My PtBi particles are made by dissolving Pt and Bi compounds in a solvent (water or ethanol), then reacting them at about 320C and 250 bars (about 250 atmospheres; you're feeling 1 atm right now, unless you're reading this while scuba diving or something equally ridiculous). However, there are a lot of things I can vary to create different compounds and different size particles. First of all, I can vary the solvents that I use, which will change the solubility of the Pt and Bi compounds and how well they react with each other. I can of course change the temperature and pressure, but they don't seem to react too well below or above 320C. The Pt and Bi compounds I'm using aren't super soluble in water in the first place, so it also helps to keep the pressure up high.
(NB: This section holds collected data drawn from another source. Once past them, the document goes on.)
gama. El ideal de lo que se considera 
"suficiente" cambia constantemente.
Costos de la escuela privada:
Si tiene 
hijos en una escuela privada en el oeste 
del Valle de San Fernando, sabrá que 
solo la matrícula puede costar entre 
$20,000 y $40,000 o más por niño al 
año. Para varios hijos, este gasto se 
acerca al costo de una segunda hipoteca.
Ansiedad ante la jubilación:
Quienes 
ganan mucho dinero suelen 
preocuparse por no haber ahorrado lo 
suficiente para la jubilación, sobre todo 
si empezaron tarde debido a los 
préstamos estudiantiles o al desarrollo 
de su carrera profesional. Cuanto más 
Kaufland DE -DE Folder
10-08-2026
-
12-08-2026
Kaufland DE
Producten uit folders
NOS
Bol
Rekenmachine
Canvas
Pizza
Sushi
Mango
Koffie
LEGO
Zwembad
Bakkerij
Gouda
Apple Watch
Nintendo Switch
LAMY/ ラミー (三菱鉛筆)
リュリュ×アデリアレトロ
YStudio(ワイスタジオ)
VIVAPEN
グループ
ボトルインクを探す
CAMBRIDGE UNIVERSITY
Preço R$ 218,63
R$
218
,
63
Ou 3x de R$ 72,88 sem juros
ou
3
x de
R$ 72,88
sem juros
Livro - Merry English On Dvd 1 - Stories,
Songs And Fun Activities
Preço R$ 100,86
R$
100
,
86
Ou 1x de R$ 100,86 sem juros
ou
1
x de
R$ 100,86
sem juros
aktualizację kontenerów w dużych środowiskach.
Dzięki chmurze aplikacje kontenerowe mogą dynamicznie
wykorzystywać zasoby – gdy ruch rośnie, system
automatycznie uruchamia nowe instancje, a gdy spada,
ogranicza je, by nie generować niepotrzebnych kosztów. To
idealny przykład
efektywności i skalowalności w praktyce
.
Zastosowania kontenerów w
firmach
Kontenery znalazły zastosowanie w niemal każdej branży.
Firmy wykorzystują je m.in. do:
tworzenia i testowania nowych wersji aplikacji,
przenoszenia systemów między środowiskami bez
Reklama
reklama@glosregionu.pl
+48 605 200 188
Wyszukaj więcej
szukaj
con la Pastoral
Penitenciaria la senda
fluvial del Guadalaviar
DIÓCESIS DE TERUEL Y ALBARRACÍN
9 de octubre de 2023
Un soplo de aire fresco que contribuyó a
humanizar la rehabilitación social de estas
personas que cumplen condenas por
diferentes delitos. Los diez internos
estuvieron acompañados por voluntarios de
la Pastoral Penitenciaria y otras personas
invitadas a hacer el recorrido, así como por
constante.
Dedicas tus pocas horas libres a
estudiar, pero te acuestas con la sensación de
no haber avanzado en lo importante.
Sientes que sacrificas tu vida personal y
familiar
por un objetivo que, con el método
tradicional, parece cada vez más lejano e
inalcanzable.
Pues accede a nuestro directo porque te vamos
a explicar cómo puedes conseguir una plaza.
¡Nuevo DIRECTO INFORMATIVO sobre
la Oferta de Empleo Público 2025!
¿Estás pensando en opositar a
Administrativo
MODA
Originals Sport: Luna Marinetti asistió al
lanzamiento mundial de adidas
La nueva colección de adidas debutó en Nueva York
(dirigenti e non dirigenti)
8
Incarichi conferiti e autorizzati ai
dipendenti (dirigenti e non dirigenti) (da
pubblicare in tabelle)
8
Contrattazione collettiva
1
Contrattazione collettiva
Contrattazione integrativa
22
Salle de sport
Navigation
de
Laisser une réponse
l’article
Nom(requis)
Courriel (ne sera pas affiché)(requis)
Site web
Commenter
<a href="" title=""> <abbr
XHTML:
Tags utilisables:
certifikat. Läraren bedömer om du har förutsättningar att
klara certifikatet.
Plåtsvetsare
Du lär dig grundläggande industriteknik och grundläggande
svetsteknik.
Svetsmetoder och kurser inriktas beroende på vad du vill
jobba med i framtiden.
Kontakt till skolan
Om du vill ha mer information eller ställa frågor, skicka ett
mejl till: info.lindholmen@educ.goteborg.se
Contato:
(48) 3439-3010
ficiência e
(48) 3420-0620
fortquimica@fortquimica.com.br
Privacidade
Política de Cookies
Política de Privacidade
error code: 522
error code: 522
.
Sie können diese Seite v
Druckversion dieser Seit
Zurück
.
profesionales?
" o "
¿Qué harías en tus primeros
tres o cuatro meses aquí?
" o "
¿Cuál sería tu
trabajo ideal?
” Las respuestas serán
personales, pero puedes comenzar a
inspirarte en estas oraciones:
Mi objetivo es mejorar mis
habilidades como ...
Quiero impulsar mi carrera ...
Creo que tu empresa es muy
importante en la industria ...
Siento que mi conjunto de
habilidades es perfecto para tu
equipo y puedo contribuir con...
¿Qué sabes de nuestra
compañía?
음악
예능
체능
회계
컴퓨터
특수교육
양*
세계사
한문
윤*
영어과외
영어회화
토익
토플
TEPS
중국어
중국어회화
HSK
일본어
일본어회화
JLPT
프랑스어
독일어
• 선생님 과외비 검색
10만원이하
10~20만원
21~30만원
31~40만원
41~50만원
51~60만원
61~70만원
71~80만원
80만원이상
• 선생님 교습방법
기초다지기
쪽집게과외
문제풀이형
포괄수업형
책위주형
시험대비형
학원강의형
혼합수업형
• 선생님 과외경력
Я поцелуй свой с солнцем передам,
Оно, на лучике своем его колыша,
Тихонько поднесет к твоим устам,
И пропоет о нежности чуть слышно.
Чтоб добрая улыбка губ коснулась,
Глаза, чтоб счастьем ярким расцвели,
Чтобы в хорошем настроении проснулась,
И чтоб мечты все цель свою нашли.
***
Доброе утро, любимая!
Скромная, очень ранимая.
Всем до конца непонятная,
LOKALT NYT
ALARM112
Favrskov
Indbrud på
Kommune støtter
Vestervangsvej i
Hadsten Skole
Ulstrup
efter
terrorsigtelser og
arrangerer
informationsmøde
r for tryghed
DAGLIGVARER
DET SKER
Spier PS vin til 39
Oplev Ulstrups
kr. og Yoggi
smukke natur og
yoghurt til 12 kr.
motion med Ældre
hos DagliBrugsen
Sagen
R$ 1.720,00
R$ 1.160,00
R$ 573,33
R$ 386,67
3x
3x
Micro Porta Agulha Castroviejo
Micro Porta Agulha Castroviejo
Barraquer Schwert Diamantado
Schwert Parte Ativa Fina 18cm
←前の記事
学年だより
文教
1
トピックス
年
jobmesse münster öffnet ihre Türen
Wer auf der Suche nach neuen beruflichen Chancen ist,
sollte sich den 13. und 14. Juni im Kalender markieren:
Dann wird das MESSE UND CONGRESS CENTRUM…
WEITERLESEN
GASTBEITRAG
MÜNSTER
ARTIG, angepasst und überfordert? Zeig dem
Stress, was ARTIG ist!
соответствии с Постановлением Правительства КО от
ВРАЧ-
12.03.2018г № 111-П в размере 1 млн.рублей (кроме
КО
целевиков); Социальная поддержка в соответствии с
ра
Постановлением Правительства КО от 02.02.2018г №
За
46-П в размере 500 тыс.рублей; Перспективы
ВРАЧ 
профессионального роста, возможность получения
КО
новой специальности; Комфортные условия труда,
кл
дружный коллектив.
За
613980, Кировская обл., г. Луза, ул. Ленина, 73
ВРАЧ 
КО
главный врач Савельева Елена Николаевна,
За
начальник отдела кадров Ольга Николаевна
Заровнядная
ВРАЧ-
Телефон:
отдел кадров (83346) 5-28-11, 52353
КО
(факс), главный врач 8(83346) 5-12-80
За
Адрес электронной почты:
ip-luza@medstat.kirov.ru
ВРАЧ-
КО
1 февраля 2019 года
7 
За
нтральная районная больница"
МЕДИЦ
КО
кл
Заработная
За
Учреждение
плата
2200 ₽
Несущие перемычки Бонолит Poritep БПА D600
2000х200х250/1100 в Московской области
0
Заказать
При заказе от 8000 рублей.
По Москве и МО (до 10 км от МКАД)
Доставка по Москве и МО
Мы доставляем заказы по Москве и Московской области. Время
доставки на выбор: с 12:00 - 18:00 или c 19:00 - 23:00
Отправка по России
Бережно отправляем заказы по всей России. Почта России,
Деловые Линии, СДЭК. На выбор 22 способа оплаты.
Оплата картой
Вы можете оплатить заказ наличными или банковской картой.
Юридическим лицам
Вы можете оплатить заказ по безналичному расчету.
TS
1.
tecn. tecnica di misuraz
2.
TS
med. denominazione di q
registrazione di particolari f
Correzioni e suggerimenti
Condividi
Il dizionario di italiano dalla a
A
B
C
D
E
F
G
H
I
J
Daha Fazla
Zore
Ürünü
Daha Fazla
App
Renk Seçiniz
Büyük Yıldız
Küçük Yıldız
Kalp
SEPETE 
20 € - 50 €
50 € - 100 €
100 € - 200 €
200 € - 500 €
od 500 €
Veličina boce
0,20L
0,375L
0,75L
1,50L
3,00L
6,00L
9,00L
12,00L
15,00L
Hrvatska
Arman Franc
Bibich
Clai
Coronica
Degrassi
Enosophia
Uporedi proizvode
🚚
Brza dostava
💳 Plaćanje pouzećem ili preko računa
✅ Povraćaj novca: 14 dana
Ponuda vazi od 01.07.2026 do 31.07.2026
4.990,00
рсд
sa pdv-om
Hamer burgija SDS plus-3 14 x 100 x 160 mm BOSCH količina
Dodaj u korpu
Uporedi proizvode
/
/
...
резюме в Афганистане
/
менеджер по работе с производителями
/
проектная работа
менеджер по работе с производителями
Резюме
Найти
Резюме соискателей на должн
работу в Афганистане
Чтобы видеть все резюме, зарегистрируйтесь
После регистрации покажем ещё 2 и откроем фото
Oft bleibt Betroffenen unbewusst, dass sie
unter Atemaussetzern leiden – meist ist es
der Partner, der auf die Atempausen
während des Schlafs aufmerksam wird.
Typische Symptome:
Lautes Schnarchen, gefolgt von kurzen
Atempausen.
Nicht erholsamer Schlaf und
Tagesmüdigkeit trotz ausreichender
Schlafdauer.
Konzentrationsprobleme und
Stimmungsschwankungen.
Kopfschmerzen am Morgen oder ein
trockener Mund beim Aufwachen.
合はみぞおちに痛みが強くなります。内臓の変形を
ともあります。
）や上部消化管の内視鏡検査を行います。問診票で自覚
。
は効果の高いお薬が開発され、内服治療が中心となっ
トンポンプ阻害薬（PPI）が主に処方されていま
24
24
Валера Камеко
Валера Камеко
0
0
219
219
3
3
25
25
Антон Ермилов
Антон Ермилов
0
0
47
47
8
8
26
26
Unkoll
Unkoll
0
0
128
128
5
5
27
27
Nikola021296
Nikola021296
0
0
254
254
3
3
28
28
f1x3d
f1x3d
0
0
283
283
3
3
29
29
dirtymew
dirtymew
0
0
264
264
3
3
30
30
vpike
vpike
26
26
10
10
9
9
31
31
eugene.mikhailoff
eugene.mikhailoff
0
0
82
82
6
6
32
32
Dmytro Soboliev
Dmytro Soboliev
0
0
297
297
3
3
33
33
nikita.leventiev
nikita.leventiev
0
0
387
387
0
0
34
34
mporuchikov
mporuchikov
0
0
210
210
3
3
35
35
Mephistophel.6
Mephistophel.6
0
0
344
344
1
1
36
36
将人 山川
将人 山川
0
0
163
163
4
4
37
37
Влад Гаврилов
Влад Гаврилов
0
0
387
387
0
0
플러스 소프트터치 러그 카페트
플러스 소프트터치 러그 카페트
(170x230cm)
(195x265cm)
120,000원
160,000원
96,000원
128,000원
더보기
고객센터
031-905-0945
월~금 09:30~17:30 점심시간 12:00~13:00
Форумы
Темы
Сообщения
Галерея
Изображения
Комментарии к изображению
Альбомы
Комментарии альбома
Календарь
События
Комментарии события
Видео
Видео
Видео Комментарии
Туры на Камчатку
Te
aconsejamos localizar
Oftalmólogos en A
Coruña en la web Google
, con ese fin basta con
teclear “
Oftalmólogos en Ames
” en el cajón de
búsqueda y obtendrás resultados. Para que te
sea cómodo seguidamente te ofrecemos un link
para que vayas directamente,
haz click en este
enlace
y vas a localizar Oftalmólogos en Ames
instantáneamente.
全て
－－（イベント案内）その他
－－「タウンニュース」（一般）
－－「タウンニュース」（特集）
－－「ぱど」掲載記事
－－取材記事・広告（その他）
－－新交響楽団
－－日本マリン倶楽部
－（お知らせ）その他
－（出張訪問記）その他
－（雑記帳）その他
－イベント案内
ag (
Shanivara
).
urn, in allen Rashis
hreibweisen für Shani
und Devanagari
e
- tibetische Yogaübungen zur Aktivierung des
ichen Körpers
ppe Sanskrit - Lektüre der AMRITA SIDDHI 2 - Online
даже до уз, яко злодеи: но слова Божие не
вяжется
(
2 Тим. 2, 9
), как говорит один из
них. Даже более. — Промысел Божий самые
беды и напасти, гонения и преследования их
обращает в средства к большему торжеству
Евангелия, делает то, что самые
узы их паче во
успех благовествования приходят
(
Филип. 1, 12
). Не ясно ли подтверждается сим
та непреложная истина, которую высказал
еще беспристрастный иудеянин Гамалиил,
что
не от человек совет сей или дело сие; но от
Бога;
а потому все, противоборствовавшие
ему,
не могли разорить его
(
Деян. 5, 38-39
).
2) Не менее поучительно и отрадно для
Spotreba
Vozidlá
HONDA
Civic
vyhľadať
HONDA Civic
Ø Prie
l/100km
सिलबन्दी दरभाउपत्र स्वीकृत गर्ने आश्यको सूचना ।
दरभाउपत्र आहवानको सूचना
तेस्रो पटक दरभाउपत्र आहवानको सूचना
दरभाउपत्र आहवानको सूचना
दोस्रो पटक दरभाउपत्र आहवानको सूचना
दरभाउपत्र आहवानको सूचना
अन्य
Another thing I can vary is the residence time of the chemicals in the reactor, by controlling the flow rate of the solutions into the reactor. This basically changes how long they are held at that high temperature, which could change the crystal growth rates or even the reaction products.

So, now that you're convinced that I at least know what I'm doing, am I actually doing it? Well, I've had some luck making at least some sort of PtBi compounds, but I'm not sure that I've got the straight 1:1 Pt:Bi ratio I'm looking for. I also know, for sure, that I have some unreacted Pt in there. Multiphase compounds are super annoying; getting your reaction product to be "phase pure" is like the holy grail of materials science. Lately I've been playing around with some of the more subtle variables, like flow rate and solvent ratios, so we'll see what I get out of that.

Coming up next time: characterization! Just how do I figure out what I have made? Stay tuned for the answer...

Wikipedia fun fact: supercritical fluids exist in nature also. Two examples are undersea volcanoes, which are very hot but also under a lot of pressure, and the atmosphere of Venus, which is again very hot but at very high pressures.